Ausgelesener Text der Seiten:
────────

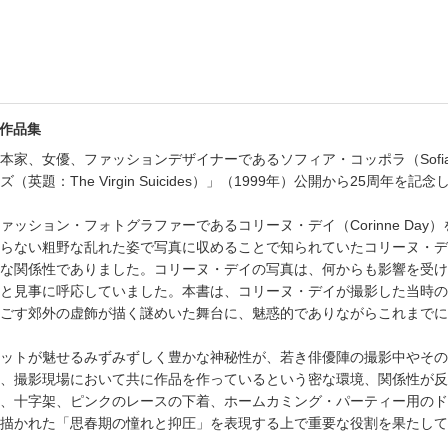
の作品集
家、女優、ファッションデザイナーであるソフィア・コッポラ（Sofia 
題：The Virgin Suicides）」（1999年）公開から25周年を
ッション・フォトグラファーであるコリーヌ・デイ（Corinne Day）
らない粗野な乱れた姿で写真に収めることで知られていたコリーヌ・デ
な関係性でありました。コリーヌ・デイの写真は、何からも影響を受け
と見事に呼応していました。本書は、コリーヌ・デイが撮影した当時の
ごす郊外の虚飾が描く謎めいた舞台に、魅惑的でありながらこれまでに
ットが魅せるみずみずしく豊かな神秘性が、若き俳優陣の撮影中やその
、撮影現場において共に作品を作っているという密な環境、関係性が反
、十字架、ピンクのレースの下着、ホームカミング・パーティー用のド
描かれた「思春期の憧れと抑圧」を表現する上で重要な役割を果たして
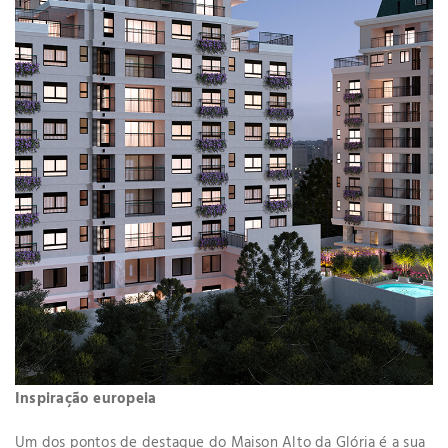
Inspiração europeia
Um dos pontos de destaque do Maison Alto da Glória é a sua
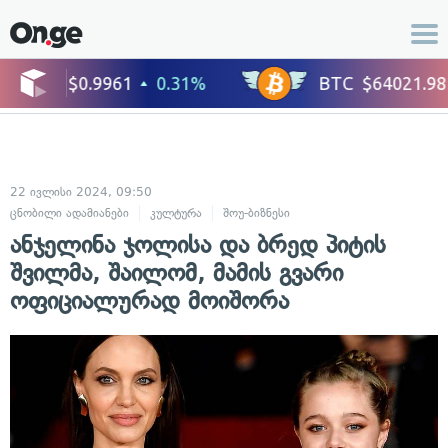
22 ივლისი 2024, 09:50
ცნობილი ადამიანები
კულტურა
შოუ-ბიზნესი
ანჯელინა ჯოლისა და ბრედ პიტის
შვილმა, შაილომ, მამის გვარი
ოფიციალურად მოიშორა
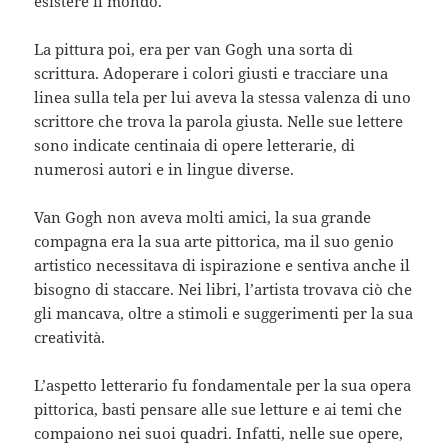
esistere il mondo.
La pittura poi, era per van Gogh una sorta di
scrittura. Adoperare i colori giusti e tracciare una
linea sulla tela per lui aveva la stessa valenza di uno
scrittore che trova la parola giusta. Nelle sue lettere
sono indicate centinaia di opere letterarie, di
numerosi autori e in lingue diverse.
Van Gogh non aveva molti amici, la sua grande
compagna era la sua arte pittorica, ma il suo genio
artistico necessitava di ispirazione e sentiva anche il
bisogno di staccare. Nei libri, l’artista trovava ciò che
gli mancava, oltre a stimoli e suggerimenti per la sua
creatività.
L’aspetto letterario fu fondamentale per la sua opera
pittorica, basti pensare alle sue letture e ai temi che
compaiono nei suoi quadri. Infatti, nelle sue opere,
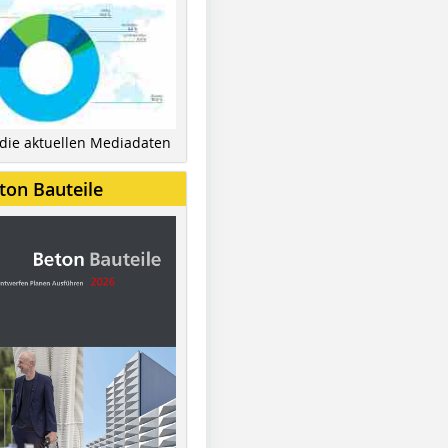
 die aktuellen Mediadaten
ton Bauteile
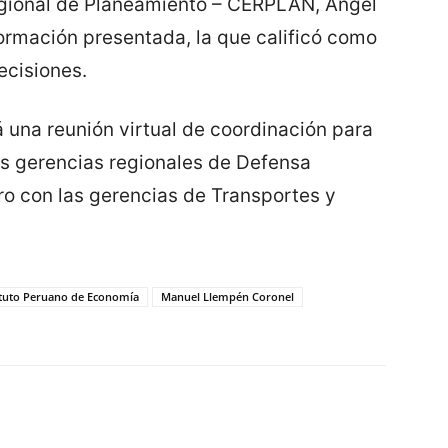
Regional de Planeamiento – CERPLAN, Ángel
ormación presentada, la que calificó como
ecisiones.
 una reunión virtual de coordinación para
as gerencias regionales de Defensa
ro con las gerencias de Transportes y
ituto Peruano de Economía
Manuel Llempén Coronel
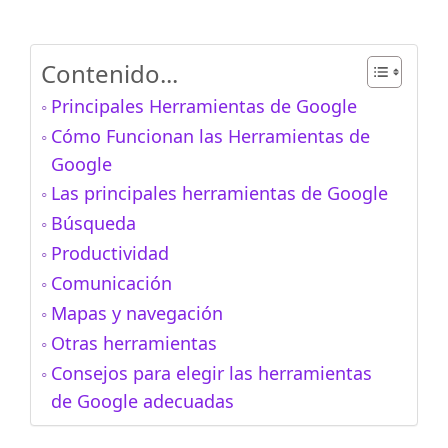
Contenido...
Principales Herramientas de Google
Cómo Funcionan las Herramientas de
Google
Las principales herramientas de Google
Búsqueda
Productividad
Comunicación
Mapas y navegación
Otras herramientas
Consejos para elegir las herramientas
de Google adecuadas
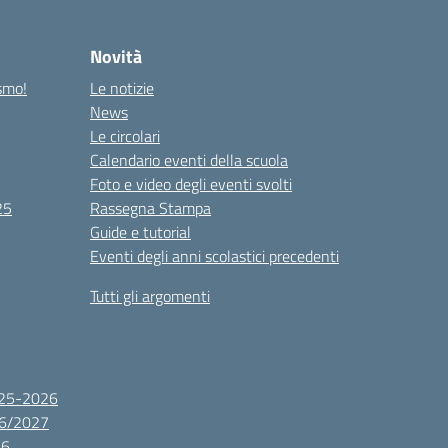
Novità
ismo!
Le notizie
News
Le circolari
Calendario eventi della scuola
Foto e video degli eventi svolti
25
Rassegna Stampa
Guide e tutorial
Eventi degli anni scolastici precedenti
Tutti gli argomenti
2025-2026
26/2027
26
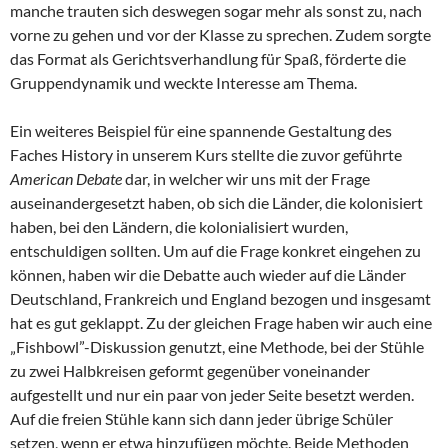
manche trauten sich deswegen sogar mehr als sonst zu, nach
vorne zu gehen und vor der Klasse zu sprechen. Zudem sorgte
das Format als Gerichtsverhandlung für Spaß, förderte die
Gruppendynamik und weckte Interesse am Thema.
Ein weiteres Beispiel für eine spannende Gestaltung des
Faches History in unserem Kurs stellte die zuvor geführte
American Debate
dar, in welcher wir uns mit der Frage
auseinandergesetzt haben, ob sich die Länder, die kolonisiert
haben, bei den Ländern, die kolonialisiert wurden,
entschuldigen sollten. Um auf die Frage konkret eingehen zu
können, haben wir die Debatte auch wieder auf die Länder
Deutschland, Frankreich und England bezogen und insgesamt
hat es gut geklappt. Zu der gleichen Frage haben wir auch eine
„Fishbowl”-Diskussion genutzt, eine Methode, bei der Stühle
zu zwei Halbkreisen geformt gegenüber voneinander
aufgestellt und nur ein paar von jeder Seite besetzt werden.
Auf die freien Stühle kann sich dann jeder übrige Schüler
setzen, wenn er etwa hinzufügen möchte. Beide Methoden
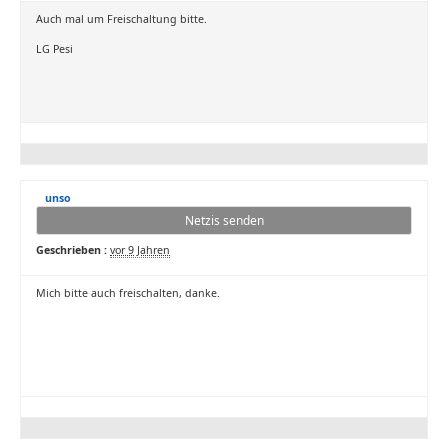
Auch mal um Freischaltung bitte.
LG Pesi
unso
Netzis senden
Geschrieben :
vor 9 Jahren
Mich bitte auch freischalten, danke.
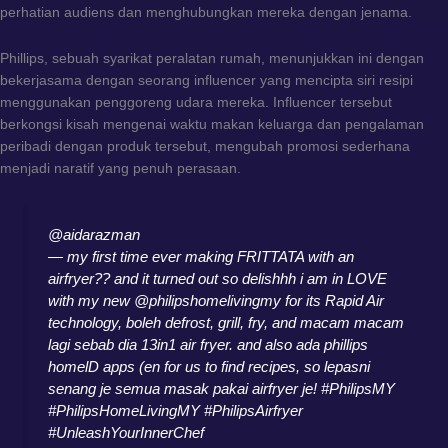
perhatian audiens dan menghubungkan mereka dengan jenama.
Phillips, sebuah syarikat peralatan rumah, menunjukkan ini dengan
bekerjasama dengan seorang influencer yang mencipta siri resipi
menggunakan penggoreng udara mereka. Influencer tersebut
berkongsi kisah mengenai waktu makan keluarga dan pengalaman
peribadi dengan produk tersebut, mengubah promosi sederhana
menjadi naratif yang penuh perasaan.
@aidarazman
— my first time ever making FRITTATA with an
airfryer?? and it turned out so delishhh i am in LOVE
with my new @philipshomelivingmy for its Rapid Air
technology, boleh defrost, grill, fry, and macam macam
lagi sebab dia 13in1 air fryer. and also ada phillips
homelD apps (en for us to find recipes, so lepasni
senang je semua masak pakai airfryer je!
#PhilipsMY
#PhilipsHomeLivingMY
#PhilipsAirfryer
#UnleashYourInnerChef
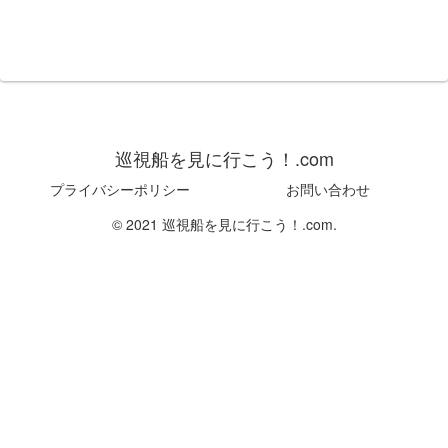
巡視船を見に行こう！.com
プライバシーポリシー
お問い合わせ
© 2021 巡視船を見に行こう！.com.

────────

- _Deine Aufgabe_:
Schreib den Text aus dem ganzen Material Zeile für Zeile genau ab. Die Bildverweise lässt du dabei weg.

- _Erwartete Antwort_:
の作品集
家、女優、ファッションデザイナーであるソフィア・コッポラ（Sofia 
題：The Virgin Suicides）」（1999年）公開から25周年を
ッション・フォトグラファーであるコリーヌ・デイ（Corinne Day）
らない粗野な乱れた姿で写真に収めることで知られていたコリーヌ・デ
な関係性でありました。コリーヌ・デイの写真は、何からも影響を受け
と見事に呼応していました。本書は、コリーヌ・デイが撮影した当時の
ごす郊外の虚飾が描く謎めいた舞台に、魅惑的でありながらこれまでに
ットが魅せるみずみずしく豊かな神秘性が、若き俳優陣の撮影中やその
、撮影現場において共に作品を作っているという密な環境、関係性が反
、十字架、ピンクのレースの下着、ホームカミング・パーティー用のド
描かれた「思春期の憧れと抑圧」を表現する上で重要な役割を果たして
Inspiração europeia
Um dos pontos de destaque do Maison Alto da Glória é a sua
22 ივლისი 2024, 09:50
ცნობილი ადამიანები
კულტურა
შოუ-ბიზნესი
ანჯელინა ჯოლისა და ბრედ პიტის
შვილმა, შაილომ, მამის გვარი
ოფიციალურად მოიშორა
esistere il mondo.
La pittura poi, era per van Gogh una sorta di
scrittura. Adoperare i colori giusti e tracciare una
linea sulla tela per lui aveva la stessa valenza di uno
scrittore che trova la parola giusta. Nelle sue lettere
sono indicate centinaia di opere letterarie, di
numerosi autori e in lingue diverse.
Van Gogh non aveva molti amici, la sua grande
compagna era la sua arte pittorica, ma il suo genio
artistico necessitava di ispirazione e sentiva anche il
bisogno di staccare. Nei libri, l’artista trovava ciò che
gli mancava, oltre a stimoli e suggerimenti per la sua
creatività.
L’aspetto letterario fu fondamentale per la sua opera
pittorica, basti pensare alle sue letture e ai temi che
compaiono nei suoi quadri. Infatti, nelle sue opere,
 die aktuellen Mediadaten
ton Bauteile
Regional de Planeamiento – CERPLAN, Ángel
ormación presentada, la que calificó como
ecisiones.
 una reunión virtual de coordinación para
as gerencias regionales de Defensa
ro con las gerencias de Transportes y
ituto Peruano de Economía
Manuel Llempén Coronel
Contenido...
Principales Herramientas de Google
Cómo Funcionan las Herramientas de
Google
Las principales herramientas de Google
Búsqueda
Productividad
Comunicación
Mapas y navegación
Otras herramientas
Consejos para elegir las herramientas
de Google adecuadas
Novità
ismo!
Le notizie
News
Le circolari
Calendario eventi della scuola
Foto e video degli eventi svolti
25
Rassegna Stampa
Guide e tutorial
Eventi degli anni scolastici precedenti
Tutti gli argomenti
2025-2026
26/2027
26
manche trauten sich deswegen sogar mehr als sonst zu, nach
vorne zu gehen und vor der Klasse zu sprechen. Zudem sorgte
das Format als Gerichtsverhandlung für Spaß, förderte die
Gruppendynamik und weckte Interesse am Thema.
Ein weiteres Beispiel für eine spannende Gestaltung des
Faches History in unserem Kurs stellte die zuvor geführte
American Debate
dar, in welcher wir uns mit der Frage
auseinandergesetzt haben, ob sich die Länder, die kolonisiert
haben, bei den Ländern, die kolonialisiert wurden,
entschuldigen sollten. Um auf die Frage konkret eingehen zu
können, haben wir die Debatte auch wieder auf die Länder
Deutschland, Frankreich und England bezogen und insgesamt
hat es gut geklappt. Zu der gleichen Frage haben wir auch eine
„Fishbowl”-Diskussion genutzt, eine Methode, bei der Stühle
zu zwei Halbkreisen geformt gegenüber voneinander
aufgestellt und nur ein paar von jeder Seite besetzt werden.
Auf die freien Stühle kann sich dann jeder übrige Schüler
setzen, wenn er etwa hinzufügen möchte. Beide Methoden
Auch mal um Freischaltung bitte.
LG Pesi
unso
Netzis senden
Geschrieben :
vor 9 Jahren
Mich bitte auch freischalten, danke.
perhatian audiens dan menghubungkan mereka dengan jenama.
Phillips, sebuah syarikat peralatan rumah, menunjukkan ini dengan
bekerjasama dengan seorang influencer yang mencipta siri resipi
menggunakan penggoreng udara mereka. Influencer tersebut
berkongsi kisah mengenai waktu makan keluarga dan pengalaman
peribadi dengan produk tersebut, mengubah promosi sederhana
menjadi naratif yang penuh perasaan.
@aidarazman
— my first time ever making FRITTATA with an
airfryer?? and it turned out so delishhh i am in LOVE
with my new @philipshomelivingmy for its Rapid Air
technology, boleh defrost, grill, fry, and macam macam
lagi sebab dia 13in1 air fryer. and also ada phillips
homelD apps (en for us to find recipes, so lepasni
senang je semua masak pakai airfryer je!
#PhilipsMY
#PhilipsHomeLivingMY
#PhilipsAirfryer
#UnleashYourInnerChef
巡視船を見に行こう！.com
プライバシーポリシー
お問い合わせ
© 2021 巡視船を見に行こう！.com.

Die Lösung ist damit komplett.